以下の行で「Partido」を「Encuentro」に置き換えて更新し、全体を書き直してもらえますか。ほかの部分は変えず、画像は省いてください。

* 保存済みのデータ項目
■ ■ ■

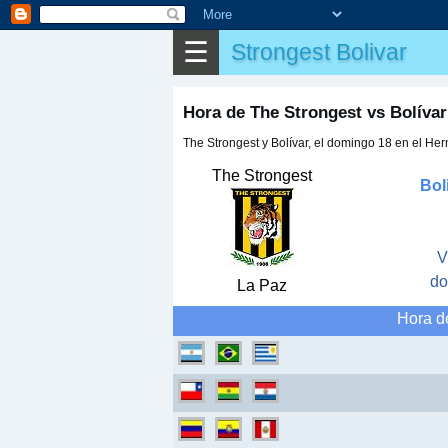
⌕
Buscar
☰
Strongest Bolivar
▶
Partido
✎
Otros
Hora de The Strongest vs Bolíva
The Strongest y Bolívar, el domingo 18 en el Her
The Strongest
Bol
V
do
La Paz
Hora de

■ ■ ■

* 解答
⌕
Buscar
☰
Strongest Bolivar
▶
Encuentro
✎
Otros
Hora de The Strongest vs Bolíva
The Strongest y Bolívar, el domingo 18 en el Her
The Strongest
Bol
V
do
La Paz
Hora de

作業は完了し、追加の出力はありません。